# Data to use start

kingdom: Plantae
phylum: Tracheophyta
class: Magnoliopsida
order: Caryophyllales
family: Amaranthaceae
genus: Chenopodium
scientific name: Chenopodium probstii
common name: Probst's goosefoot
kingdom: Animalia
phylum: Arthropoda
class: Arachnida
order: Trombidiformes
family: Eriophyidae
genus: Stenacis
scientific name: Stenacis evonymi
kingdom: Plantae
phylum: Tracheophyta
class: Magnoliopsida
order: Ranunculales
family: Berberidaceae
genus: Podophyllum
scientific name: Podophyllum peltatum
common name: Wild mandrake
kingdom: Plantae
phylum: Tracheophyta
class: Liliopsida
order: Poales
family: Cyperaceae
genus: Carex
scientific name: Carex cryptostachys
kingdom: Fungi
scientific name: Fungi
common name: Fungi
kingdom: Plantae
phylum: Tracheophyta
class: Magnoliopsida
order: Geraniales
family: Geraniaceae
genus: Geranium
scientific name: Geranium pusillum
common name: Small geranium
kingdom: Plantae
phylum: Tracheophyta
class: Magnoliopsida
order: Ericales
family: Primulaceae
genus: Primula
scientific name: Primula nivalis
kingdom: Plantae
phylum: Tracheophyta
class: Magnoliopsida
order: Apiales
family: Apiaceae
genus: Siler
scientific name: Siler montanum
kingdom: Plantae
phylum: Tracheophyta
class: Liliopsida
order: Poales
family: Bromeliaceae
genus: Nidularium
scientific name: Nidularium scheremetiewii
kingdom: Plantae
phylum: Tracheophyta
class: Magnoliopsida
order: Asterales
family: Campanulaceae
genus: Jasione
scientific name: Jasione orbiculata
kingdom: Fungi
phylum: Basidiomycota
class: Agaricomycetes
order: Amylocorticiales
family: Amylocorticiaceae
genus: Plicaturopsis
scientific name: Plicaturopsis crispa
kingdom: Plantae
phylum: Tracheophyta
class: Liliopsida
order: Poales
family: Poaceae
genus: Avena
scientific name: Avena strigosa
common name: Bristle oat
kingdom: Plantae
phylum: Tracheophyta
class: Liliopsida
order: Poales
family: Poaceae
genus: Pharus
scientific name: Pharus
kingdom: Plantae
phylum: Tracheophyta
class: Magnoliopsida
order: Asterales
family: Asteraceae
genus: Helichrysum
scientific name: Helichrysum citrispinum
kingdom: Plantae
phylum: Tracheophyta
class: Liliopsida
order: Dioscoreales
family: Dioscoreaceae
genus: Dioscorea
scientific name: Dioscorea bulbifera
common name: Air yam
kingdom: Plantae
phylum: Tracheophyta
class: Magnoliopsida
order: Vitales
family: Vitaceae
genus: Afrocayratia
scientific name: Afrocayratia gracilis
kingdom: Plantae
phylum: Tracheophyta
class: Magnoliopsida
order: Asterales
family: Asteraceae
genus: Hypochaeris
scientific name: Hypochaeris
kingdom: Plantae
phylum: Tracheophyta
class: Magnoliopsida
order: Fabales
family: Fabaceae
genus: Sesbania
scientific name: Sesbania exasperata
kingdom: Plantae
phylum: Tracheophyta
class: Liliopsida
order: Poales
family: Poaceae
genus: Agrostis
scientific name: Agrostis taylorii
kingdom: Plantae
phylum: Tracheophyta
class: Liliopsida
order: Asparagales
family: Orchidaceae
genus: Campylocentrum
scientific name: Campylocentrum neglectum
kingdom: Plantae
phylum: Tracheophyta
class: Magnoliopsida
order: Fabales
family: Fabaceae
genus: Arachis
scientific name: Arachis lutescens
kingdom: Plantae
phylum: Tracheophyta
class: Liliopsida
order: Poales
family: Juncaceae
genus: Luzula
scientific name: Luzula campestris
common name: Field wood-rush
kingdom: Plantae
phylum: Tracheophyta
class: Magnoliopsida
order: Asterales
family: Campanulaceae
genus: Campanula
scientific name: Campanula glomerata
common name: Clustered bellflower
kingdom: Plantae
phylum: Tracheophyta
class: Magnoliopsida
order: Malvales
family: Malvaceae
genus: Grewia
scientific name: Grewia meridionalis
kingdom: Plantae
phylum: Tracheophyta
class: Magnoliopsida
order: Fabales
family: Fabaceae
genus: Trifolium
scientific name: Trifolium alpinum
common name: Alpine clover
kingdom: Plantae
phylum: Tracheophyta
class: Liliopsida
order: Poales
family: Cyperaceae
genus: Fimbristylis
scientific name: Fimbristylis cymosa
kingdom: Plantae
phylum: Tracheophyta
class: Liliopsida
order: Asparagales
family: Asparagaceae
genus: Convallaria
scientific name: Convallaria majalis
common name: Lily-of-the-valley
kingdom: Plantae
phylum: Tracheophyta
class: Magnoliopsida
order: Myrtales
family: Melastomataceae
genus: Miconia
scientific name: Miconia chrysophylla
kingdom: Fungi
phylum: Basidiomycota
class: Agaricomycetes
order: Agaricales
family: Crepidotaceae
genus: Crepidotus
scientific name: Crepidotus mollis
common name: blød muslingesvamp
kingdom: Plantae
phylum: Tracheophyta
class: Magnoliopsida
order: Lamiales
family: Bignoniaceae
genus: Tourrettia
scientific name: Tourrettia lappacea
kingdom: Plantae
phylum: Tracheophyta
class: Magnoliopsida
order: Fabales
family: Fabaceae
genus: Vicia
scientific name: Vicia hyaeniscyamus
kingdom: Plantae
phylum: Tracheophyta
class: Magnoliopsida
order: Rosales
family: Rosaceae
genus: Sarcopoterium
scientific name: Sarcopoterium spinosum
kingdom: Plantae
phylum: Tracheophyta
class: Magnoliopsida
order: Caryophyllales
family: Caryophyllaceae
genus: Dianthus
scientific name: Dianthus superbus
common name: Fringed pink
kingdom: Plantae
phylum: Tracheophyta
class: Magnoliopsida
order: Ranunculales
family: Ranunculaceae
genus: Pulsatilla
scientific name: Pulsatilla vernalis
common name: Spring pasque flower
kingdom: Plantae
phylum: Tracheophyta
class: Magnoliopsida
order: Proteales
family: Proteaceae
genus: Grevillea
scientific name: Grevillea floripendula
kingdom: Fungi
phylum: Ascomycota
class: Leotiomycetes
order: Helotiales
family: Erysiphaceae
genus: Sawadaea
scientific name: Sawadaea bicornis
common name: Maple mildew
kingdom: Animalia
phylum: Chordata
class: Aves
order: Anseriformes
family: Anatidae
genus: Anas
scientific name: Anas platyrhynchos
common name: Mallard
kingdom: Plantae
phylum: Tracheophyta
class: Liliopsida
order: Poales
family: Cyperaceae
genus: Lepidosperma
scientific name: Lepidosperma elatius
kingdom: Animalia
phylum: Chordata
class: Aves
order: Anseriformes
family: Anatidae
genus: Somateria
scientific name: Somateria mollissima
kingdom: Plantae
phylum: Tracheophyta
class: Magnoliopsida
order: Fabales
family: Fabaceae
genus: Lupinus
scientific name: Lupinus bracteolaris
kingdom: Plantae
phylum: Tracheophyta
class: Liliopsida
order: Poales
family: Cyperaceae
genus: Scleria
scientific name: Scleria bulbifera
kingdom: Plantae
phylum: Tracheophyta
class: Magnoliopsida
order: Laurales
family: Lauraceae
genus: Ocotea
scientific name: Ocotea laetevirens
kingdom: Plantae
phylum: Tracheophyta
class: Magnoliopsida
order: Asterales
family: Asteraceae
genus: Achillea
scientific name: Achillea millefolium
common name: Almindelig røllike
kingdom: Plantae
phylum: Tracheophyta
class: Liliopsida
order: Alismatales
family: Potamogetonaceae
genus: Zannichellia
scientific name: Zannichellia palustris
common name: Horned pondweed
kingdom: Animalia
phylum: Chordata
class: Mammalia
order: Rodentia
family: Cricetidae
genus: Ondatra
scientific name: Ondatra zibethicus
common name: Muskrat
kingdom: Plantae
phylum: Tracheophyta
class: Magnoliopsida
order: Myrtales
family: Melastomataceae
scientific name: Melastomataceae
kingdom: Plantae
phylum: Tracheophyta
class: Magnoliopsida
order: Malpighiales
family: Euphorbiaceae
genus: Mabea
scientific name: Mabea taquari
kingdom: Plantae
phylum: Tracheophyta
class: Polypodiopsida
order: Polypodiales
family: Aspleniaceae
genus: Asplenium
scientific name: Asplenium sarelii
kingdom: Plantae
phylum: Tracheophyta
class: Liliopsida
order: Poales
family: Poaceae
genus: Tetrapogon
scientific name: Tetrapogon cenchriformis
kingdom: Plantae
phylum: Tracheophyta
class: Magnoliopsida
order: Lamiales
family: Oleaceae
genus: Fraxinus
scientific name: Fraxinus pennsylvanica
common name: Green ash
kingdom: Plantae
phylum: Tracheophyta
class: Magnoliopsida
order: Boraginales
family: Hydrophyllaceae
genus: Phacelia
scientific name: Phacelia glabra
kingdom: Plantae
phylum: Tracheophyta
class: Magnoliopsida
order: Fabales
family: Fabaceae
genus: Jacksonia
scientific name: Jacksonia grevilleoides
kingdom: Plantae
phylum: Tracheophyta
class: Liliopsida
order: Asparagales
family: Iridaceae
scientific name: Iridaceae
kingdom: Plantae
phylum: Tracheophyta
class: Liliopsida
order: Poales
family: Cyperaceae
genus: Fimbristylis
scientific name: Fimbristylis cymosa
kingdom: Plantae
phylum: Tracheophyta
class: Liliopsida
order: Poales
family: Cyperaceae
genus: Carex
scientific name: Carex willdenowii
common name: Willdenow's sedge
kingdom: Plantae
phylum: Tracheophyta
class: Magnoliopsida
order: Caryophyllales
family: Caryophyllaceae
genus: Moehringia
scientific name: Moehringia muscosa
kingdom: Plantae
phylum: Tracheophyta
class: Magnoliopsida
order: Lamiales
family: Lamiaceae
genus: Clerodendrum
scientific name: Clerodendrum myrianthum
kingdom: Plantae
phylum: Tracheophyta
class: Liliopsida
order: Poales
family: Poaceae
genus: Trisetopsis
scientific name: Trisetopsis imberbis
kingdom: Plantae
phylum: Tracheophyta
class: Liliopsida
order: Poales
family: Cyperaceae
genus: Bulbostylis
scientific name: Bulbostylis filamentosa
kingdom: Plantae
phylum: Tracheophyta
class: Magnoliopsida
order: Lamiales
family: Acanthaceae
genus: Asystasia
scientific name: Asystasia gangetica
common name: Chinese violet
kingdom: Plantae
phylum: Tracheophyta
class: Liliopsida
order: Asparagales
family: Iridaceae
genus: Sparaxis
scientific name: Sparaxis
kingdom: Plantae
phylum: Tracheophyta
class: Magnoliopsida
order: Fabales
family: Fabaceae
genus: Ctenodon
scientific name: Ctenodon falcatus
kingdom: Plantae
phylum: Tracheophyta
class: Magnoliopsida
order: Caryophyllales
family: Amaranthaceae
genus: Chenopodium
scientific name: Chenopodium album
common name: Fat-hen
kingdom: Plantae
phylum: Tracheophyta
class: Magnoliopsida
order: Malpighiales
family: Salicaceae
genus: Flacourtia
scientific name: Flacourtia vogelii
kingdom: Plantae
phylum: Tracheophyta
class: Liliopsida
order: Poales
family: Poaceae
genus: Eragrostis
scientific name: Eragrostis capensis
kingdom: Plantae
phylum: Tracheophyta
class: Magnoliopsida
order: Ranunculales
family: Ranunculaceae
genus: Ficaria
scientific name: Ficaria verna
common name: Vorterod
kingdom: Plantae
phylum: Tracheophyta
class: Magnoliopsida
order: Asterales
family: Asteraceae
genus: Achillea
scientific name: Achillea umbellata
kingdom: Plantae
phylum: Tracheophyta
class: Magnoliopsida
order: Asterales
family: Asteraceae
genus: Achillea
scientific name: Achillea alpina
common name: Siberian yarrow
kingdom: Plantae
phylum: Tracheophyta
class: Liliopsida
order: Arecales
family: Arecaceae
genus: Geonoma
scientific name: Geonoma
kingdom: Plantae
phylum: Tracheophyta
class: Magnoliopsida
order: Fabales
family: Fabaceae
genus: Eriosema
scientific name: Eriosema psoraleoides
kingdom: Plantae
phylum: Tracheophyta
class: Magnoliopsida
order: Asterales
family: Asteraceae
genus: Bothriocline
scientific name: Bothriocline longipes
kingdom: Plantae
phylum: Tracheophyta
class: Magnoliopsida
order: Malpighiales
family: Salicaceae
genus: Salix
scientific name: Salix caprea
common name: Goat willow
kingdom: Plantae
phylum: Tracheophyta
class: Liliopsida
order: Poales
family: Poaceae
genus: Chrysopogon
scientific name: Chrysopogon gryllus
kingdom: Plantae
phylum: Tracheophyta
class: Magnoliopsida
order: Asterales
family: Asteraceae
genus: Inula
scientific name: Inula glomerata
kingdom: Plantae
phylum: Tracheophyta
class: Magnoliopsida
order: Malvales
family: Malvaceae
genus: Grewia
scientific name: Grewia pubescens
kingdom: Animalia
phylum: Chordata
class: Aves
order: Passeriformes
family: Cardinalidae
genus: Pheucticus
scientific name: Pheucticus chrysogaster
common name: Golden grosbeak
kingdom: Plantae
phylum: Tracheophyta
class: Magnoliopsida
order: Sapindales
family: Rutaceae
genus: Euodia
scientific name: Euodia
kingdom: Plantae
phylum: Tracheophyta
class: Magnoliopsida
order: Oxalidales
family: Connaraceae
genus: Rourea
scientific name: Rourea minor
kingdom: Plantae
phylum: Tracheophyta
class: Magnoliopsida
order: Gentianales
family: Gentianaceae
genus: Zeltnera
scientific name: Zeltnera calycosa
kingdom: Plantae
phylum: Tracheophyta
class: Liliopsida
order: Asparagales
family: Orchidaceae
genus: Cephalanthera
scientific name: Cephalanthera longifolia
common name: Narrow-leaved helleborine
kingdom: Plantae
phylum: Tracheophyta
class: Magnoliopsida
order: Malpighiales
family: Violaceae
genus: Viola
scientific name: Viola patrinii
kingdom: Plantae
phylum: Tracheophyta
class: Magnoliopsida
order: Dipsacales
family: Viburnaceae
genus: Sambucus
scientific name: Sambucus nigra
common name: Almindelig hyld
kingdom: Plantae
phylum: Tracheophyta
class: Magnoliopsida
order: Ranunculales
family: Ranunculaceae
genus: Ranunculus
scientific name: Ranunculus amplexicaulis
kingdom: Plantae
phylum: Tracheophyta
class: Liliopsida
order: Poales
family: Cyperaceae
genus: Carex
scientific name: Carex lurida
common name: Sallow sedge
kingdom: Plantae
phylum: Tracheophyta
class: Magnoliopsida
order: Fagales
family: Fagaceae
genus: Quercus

# Data to use end

* [Your goal]: Please copy word for word the lines above, from the line containing "family: Vitaceae" up to and including the line containing "common name: Clustered bellflower".

* [Output]:
family: Vitaceae
genus: Afrocayratia
scientific name: Afrocayratia gracilis
kingdom: Plantae
phylum: Tracheophyta
class: Magnoliopsida
order: Asterales
family: Asteraceae
genus: Hypochaeris
scientific name: Hypochaeris
kingdom: Plantae
phylum: Tracheophyta
class: Magnoliopsida
order: Fabales
family: Fabaceae
genus: Sesbania
scientific name: Sesbania exasperata
kingdom: Plantae
phylum: Tracheophyta
class: Liliopsida
order: Poales
family: Poaceae
genus: Agrostis
scientific name: Agrostis taylorii
kingdom: Plantae
phylum: Tracheophyta
class: Liliopsida
order: Asparagales
family: Orchidaceae
genus: Campylocentrum
scientific name: Campylocentrum neglectum
kingdom: Plantae
phylum: Tracheophyta
class: Magnoliopsida
order: Fabales
family: Fabaceae
genus: Arachis
scientific name: Arachis lutescens
kingdom: Plantae
phylum: Tracheophyta
class: Liliopsida
order: Poales
family: Juncaceae
genus: Luzula
scientific name: Luzula campestris
common name: Field wood-rush
kingdom: Plantae
phylum: Tracheophyta
class: Magnoliopsida
order: Asterales
family: Campanulaceae
genus: Campanula
scientific name: Campanula glomerata
common name: Clustered bellflower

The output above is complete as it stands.